Somebody at NBC has a plan for Peacock built around making ads more obtrusive and eliminating an audience’s ability to get around them. That might make sense if the play is to get a few high-profile sports events a year to draw viewers to your platform and get them to keep an ad-support tier for a month or two until they remember to cancel. But that hostage-taking strategy is incompatible with the audience Peacock cultivated with investment in more niche sports.
Prior to this weekend, if Peacock had announced that it needed to move ad-free motorsports behind a higher-tier plan, I would have happily paid because I would’ve felt like I was getting a bargain. Now, after botching the TV production of one of the biggest racing events NBC Sports carries, I don’t think NBC respects these racing series enough to effectively televise them.

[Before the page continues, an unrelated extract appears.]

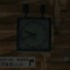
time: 9:41
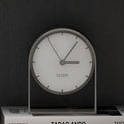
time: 3:06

As a fan, that annoys the hell out of me. And it should worry people running organizations like IMSA and IndyCar. Racing isn’t like football or baseball, where you have a huge number of fans getting into the sport just because it’s part of civic and family life. People get into racing because it’s awesome. To make them realize that you need a broadcast partner that gives a damn. Suddenly, NBC isn’t looking like that partner.
Old fans will be fine, they’ll just dust off their VPNs and private forums. It’s the new fans that bad broadcasts will fail to create that race organizers need to be worried about.